Set of tasks:
A - List every kind of model named in the forum post about replacing missing age values.
B - Continue the forum post about replacing missing age values from its last sentence.

___ Document segment

Replacing Missing Values of Age

aworker · June 4, 2022, 2:19pm

Following your question:

related I guess to this thread, please be aware that if you have done variable selection based on the -Feature Selection for Random Forest Classification- workflow,

https://forum.knime.com/uploads/short-url/fOhd6B1lL01pyVQswnLy8SILH4R.knwf

then the final selected variables are those that one should use to train a -Naive Bayes- or a -Support Vector Machine- model.

In general, variables that have been selected based on a DT VS scheme should be also appropriate to use in a -Naive Bayes- model.

This is also true for -SVM- with the restriction that -SVM- models only accept numerical variables and therefore, any informative qualitative variable selected by a DT would not be suitable to use as direct input data in a -SVM- model which is a pity. If the qualitative variables sound to be really significant to solve your clasification problem, then go for a model that accepts them as input variables, for instance any Tree based model (DT/RF/Xgboost/etc).

______
___ Raw data

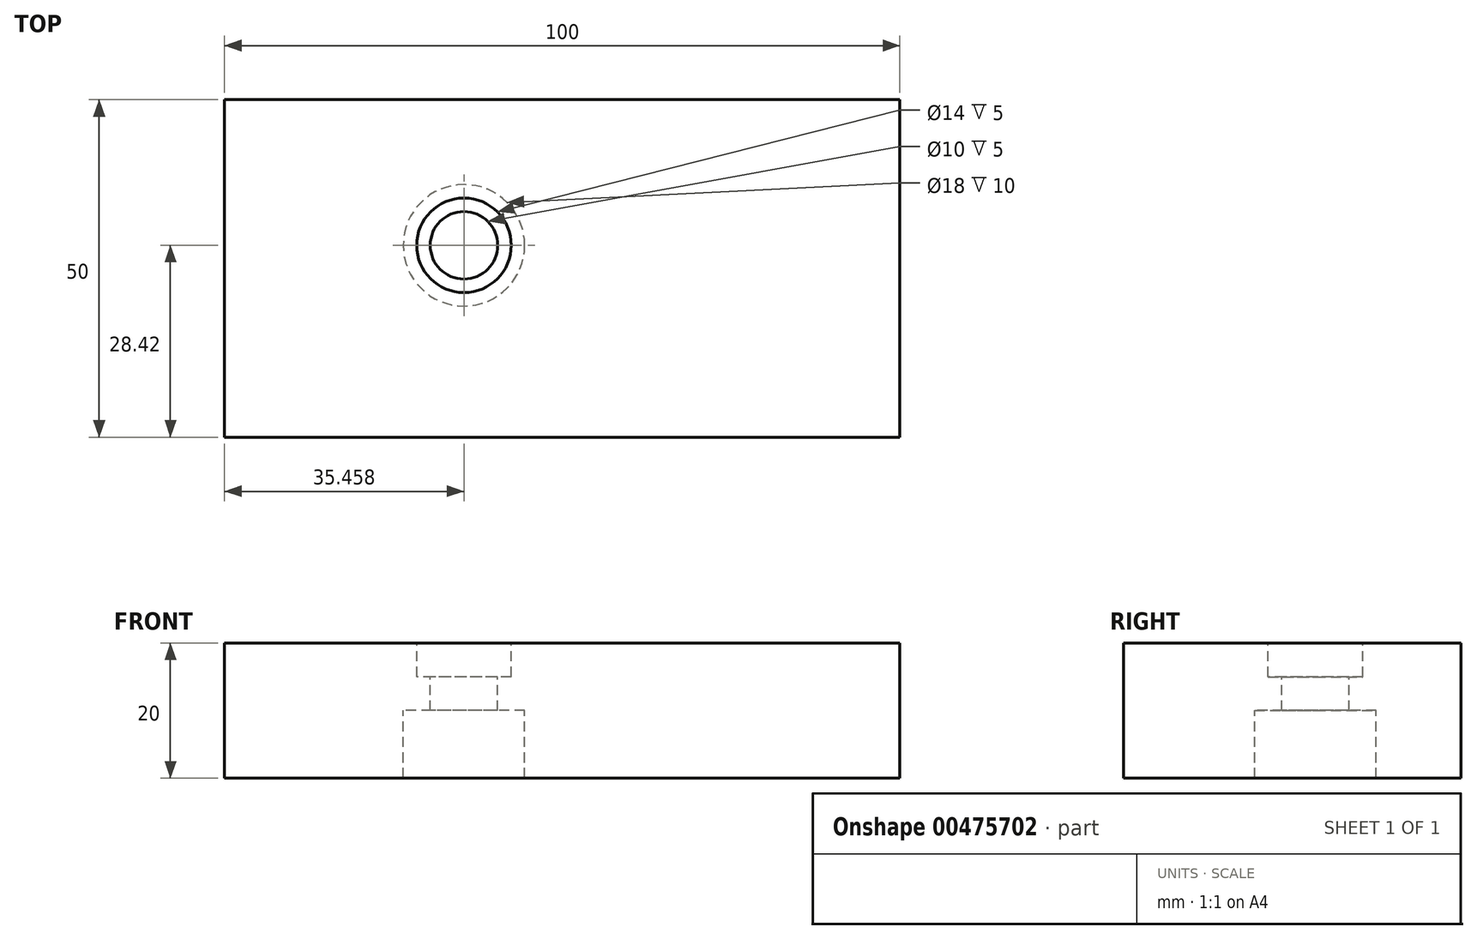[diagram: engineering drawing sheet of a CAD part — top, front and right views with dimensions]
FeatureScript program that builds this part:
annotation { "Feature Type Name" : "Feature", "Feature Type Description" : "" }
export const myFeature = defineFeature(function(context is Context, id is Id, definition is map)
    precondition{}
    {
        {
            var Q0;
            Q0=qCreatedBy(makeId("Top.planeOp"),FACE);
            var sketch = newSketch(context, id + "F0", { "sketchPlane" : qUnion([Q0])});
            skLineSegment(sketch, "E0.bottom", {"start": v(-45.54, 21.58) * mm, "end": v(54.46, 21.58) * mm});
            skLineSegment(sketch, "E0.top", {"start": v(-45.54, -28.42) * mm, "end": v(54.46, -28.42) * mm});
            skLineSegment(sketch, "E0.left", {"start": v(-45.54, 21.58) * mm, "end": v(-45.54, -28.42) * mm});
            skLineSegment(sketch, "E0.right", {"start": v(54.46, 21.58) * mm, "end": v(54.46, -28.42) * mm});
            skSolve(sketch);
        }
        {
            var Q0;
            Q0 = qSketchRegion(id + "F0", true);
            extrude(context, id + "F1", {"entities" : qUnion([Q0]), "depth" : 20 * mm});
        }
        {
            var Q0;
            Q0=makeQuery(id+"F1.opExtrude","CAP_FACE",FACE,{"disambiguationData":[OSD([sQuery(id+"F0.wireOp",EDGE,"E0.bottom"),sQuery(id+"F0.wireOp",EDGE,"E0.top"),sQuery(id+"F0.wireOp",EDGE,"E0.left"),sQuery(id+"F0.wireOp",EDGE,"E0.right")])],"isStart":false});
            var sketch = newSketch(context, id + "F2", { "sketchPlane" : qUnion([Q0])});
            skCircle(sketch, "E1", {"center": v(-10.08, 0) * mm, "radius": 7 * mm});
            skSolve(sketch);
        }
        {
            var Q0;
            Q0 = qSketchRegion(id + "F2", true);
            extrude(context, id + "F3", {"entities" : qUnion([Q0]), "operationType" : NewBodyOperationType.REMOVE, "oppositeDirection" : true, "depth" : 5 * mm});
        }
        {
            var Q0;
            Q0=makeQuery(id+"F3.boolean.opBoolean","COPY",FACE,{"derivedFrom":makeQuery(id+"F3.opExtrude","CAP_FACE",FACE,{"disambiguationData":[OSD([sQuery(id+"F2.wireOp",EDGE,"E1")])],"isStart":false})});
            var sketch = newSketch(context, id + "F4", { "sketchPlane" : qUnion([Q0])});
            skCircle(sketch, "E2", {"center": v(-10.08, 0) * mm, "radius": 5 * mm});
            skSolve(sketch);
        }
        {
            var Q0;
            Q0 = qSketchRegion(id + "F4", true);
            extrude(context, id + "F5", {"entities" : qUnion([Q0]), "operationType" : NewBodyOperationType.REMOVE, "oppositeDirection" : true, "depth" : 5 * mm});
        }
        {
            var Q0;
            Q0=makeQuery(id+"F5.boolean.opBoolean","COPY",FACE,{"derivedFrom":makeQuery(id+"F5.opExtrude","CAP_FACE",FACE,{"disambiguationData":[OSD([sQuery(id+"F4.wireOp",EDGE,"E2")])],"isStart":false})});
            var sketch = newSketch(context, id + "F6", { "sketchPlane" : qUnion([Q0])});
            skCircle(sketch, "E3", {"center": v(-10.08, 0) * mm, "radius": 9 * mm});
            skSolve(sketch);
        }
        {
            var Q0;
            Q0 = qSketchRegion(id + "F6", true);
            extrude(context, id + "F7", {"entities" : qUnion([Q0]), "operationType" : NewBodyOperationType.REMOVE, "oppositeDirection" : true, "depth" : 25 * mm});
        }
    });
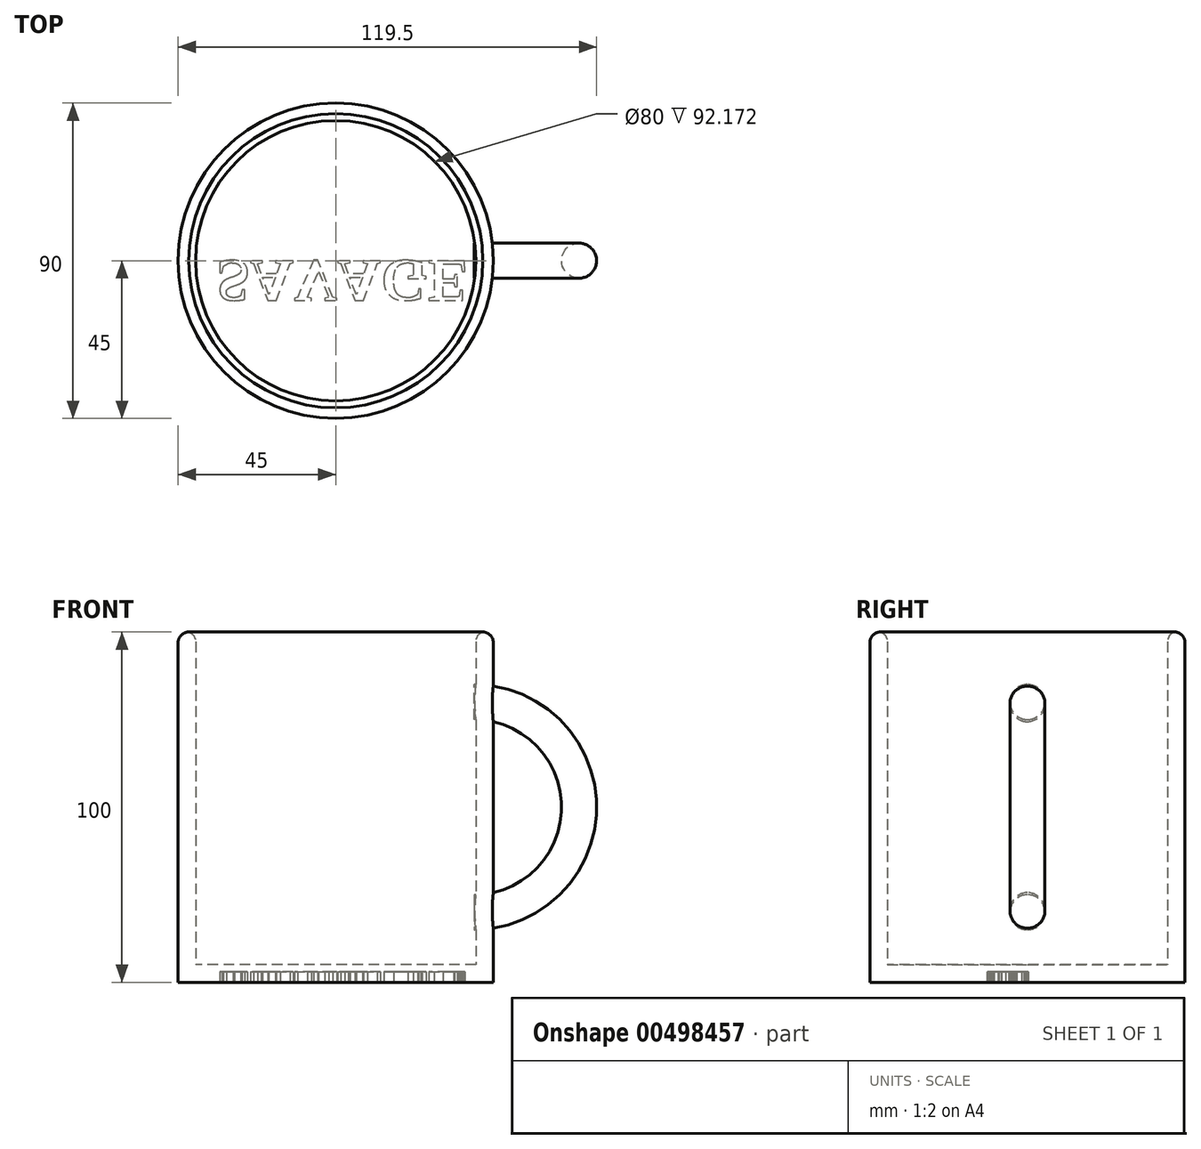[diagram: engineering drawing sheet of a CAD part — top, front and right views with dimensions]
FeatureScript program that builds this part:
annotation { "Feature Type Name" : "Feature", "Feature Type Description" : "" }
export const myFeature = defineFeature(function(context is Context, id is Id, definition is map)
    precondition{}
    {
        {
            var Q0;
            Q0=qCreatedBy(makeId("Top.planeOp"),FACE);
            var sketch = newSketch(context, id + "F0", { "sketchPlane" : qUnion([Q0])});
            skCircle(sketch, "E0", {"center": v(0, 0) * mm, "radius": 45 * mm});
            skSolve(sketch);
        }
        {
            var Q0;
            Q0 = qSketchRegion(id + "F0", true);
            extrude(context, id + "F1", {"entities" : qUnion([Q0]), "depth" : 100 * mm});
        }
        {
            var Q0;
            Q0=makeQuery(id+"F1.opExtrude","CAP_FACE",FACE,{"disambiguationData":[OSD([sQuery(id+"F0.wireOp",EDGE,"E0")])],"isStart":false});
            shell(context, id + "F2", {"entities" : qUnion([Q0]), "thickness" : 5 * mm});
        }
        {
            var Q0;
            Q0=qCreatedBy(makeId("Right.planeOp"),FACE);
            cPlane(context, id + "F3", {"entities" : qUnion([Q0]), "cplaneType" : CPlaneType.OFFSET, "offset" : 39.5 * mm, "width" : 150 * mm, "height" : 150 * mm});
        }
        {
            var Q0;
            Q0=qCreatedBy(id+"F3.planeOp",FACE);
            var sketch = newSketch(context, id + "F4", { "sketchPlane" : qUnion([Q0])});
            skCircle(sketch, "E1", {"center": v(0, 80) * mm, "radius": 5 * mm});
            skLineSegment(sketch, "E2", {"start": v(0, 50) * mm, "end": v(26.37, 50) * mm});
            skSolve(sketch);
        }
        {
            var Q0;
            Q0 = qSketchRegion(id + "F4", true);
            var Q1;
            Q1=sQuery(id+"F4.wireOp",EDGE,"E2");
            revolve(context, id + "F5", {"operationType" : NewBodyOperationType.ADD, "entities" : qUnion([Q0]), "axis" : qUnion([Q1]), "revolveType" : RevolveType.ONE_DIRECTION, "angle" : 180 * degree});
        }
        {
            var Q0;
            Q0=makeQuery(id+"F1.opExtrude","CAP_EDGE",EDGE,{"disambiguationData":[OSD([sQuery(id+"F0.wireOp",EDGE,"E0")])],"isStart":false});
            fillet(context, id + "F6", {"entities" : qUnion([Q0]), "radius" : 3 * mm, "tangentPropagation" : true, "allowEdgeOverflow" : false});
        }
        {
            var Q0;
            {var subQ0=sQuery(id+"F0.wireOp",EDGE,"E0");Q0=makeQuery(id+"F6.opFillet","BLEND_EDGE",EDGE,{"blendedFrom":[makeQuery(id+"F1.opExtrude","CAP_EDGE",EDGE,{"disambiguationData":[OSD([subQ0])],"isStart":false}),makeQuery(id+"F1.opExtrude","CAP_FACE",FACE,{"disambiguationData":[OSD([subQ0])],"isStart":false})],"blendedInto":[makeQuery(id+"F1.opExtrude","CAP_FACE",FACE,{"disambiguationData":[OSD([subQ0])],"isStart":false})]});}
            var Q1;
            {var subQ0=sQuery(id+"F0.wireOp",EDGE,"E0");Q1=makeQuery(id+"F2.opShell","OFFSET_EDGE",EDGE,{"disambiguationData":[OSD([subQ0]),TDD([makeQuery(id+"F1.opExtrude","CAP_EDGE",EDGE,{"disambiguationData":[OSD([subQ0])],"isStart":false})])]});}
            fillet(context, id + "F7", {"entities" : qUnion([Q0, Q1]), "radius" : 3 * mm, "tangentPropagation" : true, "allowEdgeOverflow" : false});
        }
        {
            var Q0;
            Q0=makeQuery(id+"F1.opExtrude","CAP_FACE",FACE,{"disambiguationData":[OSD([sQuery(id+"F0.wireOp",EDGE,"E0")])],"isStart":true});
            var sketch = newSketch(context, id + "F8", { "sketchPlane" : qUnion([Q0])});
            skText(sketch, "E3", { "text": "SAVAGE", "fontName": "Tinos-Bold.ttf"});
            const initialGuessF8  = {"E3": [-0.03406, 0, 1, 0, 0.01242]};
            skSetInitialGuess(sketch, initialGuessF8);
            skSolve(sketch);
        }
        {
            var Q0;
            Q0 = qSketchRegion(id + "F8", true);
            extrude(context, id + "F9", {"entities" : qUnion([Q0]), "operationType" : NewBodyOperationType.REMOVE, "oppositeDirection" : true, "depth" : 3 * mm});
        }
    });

______

Answers for the tasks:
A - Random Forest (also written RF), Naive Bayes, Support Vector Machine (also written SVM), DT, Xgboost

B -
As an extra information, linear -SVM- models are capable of variable selection because they set to zero the multiplicative coefficient of useless variables in the final linear equation. However, the linear -SVM- VS should not be considered as valid in the case of problems which are not linear because the underlying -SVM- model is not linear and would only capture linear relationships between variables and classes.

DT and RF in general implicitly do non-linear VS and hence can capture non-linear relationships between input variables and the class to predict.

To summarize and in general, I would use as preliminary VS method the workflow you found called -Feature Selection for Random Forest Classification- and then I would apply and compare the panoply of classification methods of your choice based on this preliminary VS.

Hope it helps.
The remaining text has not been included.